#### Problem to work on:
Your output should be each line from the material below that has the word "Value".
+ + + + +
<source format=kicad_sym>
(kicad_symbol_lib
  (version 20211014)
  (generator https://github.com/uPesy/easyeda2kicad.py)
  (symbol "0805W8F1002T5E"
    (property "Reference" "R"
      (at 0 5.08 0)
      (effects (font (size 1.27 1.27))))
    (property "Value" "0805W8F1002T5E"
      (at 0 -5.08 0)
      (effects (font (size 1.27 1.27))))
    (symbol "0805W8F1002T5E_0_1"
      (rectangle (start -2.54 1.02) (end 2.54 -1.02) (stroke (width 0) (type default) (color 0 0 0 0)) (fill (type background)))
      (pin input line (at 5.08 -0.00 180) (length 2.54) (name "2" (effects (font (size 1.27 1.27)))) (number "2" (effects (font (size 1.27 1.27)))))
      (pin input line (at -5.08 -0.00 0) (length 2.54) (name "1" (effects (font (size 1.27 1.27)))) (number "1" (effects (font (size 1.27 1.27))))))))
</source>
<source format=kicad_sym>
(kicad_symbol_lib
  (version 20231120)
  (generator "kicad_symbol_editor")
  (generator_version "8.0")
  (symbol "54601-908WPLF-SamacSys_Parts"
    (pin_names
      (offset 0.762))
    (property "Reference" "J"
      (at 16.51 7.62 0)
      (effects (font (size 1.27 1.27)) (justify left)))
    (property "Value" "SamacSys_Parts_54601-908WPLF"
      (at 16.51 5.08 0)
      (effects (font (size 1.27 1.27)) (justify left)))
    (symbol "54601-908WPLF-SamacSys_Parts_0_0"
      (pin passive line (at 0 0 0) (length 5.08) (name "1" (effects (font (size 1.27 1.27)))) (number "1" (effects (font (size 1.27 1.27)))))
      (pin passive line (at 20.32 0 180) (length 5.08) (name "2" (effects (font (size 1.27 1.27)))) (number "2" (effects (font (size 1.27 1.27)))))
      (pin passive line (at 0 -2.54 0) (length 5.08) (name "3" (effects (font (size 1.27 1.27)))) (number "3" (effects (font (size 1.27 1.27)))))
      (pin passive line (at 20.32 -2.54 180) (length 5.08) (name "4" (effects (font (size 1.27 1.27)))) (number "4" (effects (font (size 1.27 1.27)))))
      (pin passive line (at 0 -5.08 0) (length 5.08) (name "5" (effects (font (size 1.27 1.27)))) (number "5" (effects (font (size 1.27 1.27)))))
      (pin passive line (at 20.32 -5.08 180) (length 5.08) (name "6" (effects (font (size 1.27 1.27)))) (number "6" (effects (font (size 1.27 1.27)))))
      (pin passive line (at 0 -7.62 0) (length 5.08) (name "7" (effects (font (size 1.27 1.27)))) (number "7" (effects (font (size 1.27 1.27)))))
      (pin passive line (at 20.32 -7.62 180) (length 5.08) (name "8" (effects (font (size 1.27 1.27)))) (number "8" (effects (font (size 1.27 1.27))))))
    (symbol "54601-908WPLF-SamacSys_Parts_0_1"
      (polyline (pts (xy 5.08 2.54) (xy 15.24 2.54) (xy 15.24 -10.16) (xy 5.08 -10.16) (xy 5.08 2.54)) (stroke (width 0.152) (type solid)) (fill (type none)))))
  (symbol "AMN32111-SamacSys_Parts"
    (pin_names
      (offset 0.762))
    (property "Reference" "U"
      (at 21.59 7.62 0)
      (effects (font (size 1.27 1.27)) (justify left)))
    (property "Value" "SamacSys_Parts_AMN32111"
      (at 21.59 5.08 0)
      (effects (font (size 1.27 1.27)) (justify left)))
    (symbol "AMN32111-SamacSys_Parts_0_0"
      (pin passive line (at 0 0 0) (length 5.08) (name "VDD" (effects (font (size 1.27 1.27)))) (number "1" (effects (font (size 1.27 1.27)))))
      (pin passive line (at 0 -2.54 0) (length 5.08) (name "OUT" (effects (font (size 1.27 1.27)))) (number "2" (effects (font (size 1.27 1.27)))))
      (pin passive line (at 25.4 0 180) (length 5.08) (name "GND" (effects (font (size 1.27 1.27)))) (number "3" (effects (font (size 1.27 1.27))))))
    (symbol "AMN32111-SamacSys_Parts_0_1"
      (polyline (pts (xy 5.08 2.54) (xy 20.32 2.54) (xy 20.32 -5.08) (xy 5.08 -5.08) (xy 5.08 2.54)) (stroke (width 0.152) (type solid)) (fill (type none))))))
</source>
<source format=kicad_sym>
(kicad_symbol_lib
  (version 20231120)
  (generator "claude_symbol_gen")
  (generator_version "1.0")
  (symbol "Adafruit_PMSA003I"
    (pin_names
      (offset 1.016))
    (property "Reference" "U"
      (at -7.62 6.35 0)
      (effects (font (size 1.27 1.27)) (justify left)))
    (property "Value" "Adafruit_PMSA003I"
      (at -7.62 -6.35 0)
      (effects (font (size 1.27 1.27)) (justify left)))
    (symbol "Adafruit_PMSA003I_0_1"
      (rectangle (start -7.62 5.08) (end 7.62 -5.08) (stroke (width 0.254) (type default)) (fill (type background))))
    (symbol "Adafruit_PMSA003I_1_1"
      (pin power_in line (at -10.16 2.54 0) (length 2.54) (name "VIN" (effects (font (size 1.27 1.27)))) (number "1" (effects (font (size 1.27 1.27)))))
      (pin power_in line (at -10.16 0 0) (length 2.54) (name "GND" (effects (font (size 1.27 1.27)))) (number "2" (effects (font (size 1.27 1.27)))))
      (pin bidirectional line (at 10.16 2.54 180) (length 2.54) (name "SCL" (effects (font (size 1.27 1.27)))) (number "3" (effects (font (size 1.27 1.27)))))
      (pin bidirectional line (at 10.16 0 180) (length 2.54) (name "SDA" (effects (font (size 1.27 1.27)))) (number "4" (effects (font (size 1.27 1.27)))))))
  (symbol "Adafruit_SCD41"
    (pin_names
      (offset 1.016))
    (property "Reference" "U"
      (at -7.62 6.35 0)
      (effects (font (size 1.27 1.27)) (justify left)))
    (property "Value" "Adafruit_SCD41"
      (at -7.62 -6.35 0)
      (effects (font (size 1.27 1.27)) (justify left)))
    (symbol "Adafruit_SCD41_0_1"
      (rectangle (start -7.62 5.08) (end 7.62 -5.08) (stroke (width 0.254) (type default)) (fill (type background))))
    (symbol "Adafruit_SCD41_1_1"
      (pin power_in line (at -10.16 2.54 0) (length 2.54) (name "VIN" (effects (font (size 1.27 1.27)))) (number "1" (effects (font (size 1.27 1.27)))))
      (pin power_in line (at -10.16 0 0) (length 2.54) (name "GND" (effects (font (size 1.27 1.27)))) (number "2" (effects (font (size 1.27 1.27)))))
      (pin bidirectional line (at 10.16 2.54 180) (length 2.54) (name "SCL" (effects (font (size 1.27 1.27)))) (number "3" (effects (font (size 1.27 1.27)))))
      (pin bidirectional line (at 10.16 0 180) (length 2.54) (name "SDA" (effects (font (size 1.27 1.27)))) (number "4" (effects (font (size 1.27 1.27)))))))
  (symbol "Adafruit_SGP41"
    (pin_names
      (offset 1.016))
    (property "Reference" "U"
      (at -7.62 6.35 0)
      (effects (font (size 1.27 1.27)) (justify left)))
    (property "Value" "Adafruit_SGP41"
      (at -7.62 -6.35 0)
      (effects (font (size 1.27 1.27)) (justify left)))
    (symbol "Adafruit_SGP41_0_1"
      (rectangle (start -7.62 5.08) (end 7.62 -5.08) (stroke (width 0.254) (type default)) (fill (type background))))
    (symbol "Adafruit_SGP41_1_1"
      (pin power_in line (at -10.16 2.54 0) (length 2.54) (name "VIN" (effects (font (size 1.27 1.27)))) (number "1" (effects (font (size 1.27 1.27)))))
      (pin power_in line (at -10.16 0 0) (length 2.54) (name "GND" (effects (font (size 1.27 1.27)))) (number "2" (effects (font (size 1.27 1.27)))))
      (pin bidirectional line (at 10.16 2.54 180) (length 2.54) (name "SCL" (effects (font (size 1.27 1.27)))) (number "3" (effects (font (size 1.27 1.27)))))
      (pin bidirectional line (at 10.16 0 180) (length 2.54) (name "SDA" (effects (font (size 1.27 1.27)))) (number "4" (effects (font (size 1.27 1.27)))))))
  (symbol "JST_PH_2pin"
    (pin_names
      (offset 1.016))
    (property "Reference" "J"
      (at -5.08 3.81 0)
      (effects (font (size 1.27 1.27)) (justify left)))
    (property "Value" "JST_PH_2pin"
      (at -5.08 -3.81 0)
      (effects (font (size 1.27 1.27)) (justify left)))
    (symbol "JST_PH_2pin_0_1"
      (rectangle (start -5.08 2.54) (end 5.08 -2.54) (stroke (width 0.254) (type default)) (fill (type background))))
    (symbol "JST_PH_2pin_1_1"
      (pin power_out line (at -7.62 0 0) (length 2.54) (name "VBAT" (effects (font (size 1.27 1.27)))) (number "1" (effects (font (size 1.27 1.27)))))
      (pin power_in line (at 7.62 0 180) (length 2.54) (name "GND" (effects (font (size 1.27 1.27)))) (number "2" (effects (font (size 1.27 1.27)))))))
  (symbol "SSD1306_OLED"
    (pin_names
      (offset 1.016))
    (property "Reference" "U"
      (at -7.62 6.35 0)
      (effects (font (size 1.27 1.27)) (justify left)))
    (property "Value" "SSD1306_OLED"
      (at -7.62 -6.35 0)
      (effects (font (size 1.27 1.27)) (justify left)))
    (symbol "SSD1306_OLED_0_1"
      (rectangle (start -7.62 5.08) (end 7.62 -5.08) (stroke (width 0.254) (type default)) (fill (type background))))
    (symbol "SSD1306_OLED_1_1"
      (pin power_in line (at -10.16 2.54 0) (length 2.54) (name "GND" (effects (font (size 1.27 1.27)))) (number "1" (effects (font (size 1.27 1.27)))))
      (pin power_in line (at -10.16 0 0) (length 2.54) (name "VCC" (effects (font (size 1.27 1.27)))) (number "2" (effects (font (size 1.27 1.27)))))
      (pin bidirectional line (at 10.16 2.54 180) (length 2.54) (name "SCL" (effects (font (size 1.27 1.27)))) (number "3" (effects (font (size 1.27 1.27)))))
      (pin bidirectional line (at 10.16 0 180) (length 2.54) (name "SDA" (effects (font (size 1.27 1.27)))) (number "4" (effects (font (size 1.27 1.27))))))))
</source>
+ + + + +
#### Solution to this task:
    (property "Value" "0805W8F1002T5E"
    (property "Value" "SamacSys_Parts_54601-908WPLF"
    (property "Value" "SamacSys_Parts_AMN32111"
    (property "Value" "Adafruit_PMSA003I"
    (property "Value" "Adafruit_SCD41"
    (property "Value" "Adafruit_SGP41"
    (property "Value" "JST_PH_2pin"
    (property "Value" "SSD1306_OLED"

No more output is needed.